**** Pasaje del texto
Nuestros abuelos estaban obligados a ‘aguantar’ en el matrimonio. Hoy, por el contrario, aguantamos más años en trabajos asfixiantes y mal pagados que en una relación de pareja. Hemos desarrollado un espíritu crítico implacable hacia el denominado ‘amor romántico’.

Evaluamos de manera constante y obsesiva en qué punto se encuentra nuestra relación, nos comparamos con otras parejas para saber si amamos y somos amados como es debido y solo estamos dispuestos a tolerar un ideal de pareja, que se resiste a encajar en nuestras editadas y egocéntricas vidas.

Resulta paradójico que el riguroso examen al que sometemos nuestras relaciones ‘del corazón’, no se extienda a otros ámbitos de nuestra vida. Es como si mantuviéramos una higiene y pulcritud extrema en nuestro dormitorio, pero tuviéramos la cocina infestada de cucarachas, el baño hasta arriba de moho y el salón repleto de mugre.

Porque a veces el amor se agota, claro, pero también los trabajos, las ciudades, nuestros proyectos y hasta nosotros mismos. Por increíble que parezca, nuestra otra mitad (o la ausencia de ella) no siempre es la culpable de todos nuestros males; a veces puede ser la manera en que nos ganamos la vida o el entorno en el que vivimos. «Tu hogar no es dónde tú naciste, sino donde todos tus intentos de escapar cesan», escribió el periodista y premio Nobel Naguib Mahfuz.

¿Dónde ir cuando uno percibe que la ciudad se ha agotado, que necesita un cambio de aires para crecer? ¿Qué hacer cuando uno se da cuenta de que su trabajo está muerto, que no puede ofrecerle nada más? ¿Cómo actuar cuando uno descubre que, en realidad, a quien no soporta es a sí mismo? Requiere valentía reconocer que los planes de vida que hicimos hace diez años, ya no nos sirven para afrontar la próxima década, o que nos hemos convertido en alguien que no nos cae bien.
********
**** Entradas mostradas
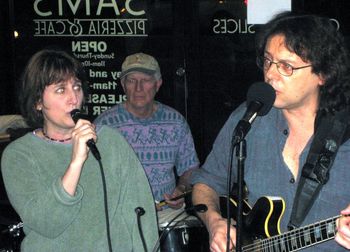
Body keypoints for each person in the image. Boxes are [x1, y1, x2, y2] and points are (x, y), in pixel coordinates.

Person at [190, 12, 350, 252]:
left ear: (323, 74)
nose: (270, 75)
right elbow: (206, 182)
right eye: (267, 61)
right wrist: (214, 222)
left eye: (286, 66)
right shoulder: (248, 120)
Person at [1, 49, 158, 251]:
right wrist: (76, 162)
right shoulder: (19, 155)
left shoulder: (110, 140)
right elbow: (46, 223)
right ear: (38, 102)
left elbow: (140, 212)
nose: (73, 98)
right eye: (60, 90)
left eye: (76, 87)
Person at [94, 52, 200, 213]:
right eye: (131, 80)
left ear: (158, 84)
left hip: (166, 216)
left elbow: (190, 168)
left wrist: (182, 189)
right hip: (120, 216)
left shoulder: (175, 122)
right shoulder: (104, 126)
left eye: (145, 80)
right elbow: (91, 176)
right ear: (123, 85)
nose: (138, 88)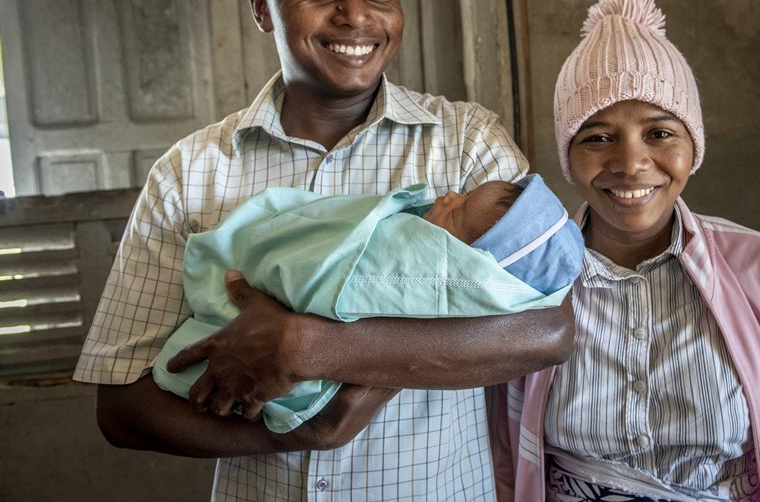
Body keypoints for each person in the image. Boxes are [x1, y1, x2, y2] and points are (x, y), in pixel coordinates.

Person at [73, 0, 574, 502]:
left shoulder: (466, 145)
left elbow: (548, 329)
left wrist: (316, 348)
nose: (355, 16)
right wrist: (303, 434)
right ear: (263, 7)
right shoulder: (190, 173)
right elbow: (121, 408)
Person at [492, 0, 760, 502]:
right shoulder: (526, 277)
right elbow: (503, 452)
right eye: (597, 136)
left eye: (660, 132)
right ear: (568, 157)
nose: (631, 163)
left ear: (694, 145)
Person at [153, 175, 583, 434]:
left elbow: (552, 331)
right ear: (265, 15)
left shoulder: (473, 137)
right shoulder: (181, 174)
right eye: (462, 194)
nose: (449, 195)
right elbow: (118, 417)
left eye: (459, 211)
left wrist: (302, 345)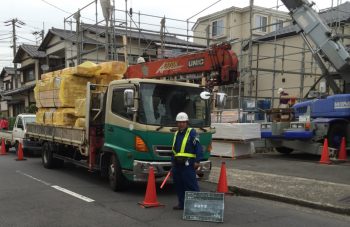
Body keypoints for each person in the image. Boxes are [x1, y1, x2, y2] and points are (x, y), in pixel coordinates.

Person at [171, 112, 203, 210]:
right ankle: (182, 204)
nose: (181, 124)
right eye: (179, 122)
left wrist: (197, 161)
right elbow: (174, 149)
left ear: (187, 122)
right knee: (179, 185)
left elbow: (198, 147)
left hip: (188, 164)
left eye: (183, 122)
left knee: (191, 185)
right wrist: (172, 162)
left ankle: (196, 206)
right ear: (177, 123)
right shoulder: (176, 133)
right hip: (177, 164)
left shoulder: (192, 132)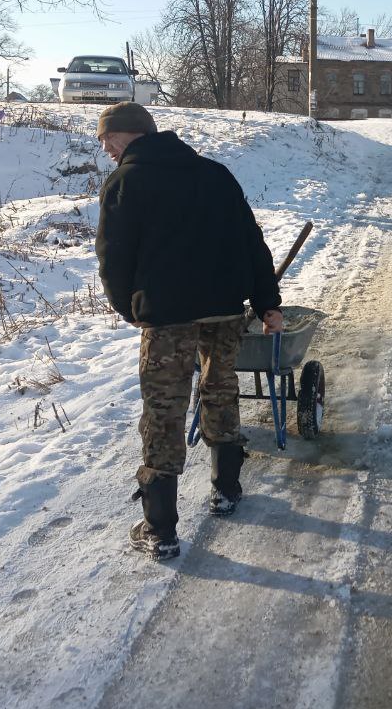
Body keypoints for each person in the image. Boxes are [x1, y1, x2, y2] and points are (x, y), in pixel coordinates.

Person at [94, 101, 284, 560]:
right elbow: (251, 241)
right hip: (223, 309)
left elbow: (113, 258)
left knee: (165, 409)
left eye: (107, 138)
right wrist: (266, 303)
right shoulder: (216, 174)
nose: (104, 148)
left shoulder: (126, 181)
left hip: (166, 316)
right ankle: (227, 490)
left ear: (129, 134)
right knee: (220, 390)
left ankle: (160, 530)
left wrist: (129, 308)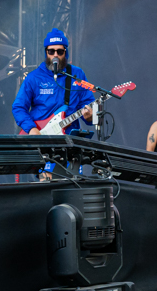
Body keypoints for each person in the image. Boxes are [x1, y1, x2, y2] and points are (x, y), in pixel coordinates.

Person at [13, 28, 95, 180]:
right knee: (48, 184)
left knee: (75, 185)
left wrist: (90, 116)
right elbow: (18, 107)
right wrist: (31, 129)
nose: (55, 55)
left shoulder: (77, 74)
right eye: (51, 51)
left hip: (70, 145)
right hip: (44, 143)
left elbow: (89, 106)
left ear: (65, 52)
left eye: (59, 51)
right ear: (46, 52)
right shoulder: (34, 78)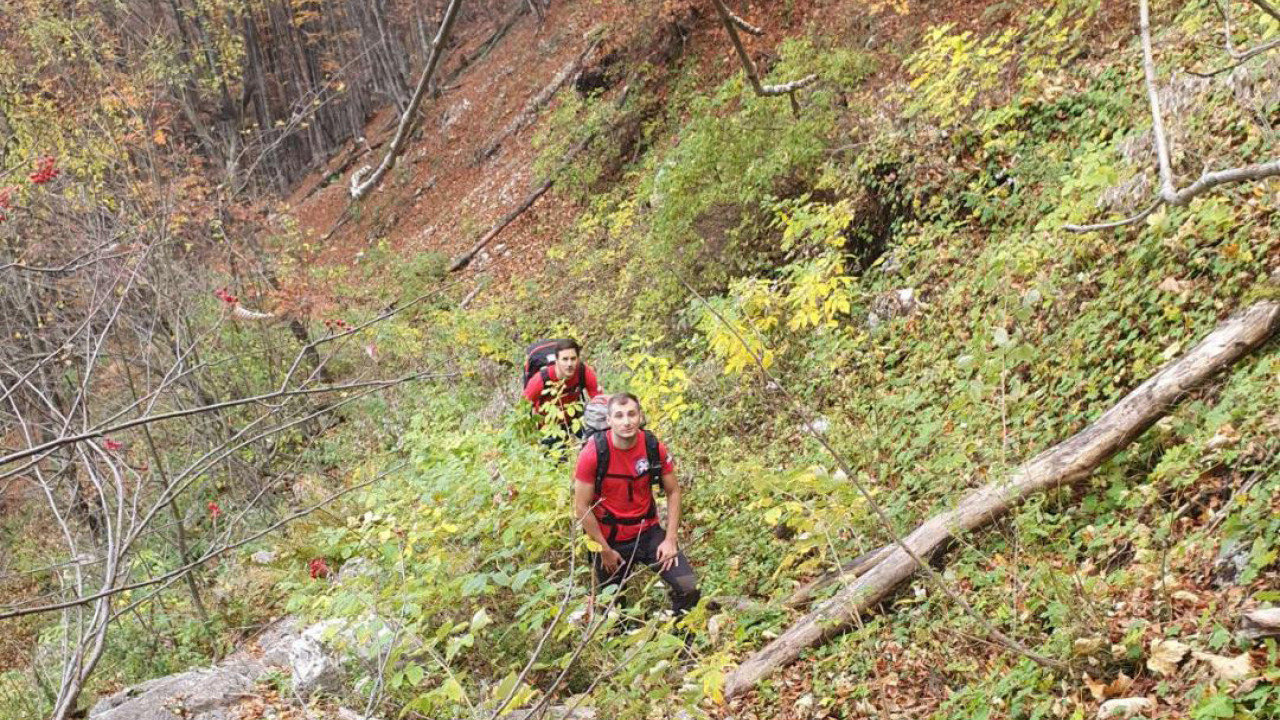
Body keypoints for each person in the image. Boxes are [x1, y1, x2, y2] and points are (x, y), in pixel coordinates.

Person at [573, 393, 700, 616]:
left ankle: (681, 641)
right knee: (612, 608)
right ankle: (622, 641)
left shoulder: (652, 446)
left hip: (648, 532)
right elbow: (581, 507)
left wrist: (670, 540)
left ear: (640, 416)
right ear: (609, 421)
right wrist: (604, 550)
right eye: (619, 416)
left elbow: (673, 491)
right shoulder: (593, 453)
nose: (627, 421)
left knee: (688, 585)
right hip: (609, 537)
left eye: (632, 414)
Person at [524, 339, 600, 443]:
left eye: (573, 359)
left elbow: (599, 401)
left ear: (578, 359)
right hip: (549, 426)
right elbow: (523, 408)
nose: (569, 364)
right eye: (565, 359)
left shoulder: (583, 371)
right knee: (559, 458)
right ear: (556, 361)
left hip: (575, 417)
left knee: (596, 443)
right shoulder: (540, 379)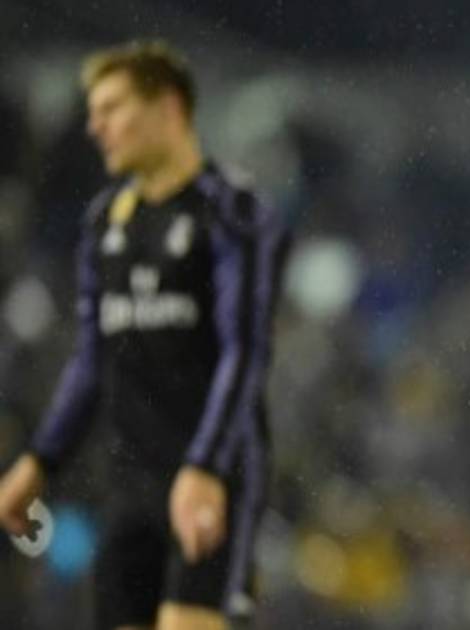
********
Encargo A:
Reproduce el pasaje sobre el amor y el desgaste vital desde "Nuestros abuelos estaban" hasta "denominado ‘amor romántico’.", pero cambia "abuelos" por "padres".
Encargo B:
¿Qué estancias de la casa nombra el pasaje sobre el amor y el desgaste vital?
Encargo C:
Prolonga el pasaje sobre el amor y el desgaste vital a partir de su última frase.
Estas entradas provienen de una fuente distinta.

Resultado A:
Nuestros padres estaban obligados a ‘aguantar’ en el matrimonio. Hoy, por el contrario, aguantamos más años en trabajos asfixiantes y mal pagados que en una relación de pareja. Hemos desarrollado un espíritu crítico implacable hacia el denominado ‘amor romántico’.

Resultado B:
dormitorio, cocina, baño, salón

Resultado C:
Nos resistimos a asumir que los únicos responsables de nuestra felicidad somos nosotros mismos, porque hacerlo implicaría reconocer nuestro fracaso. Nos empeñamos en psicoanalizarnos en clave freudiana, porque nos da pánico plantearnos qué sentimos más allá de la alcoba. Creemos en el ideal platónico del amor, pero menospreciamos el resto de las ideas: seguimos viviendo en las profundidades de nuestra caverna, que además suele estar hipotecada.

Y es que la verdadera ruptura con las frustraciones que nos aprisionan nos obliga a plantearnos preguntas para las que no tenemos respuesta. ¿Dónde ir cuando puedes ir a cualquier parte? ¿Qué hacer cuando nadie te dice lo que tienes que hacer? ¿Quién es uno en soledad, cuándo deja de existir para los demás?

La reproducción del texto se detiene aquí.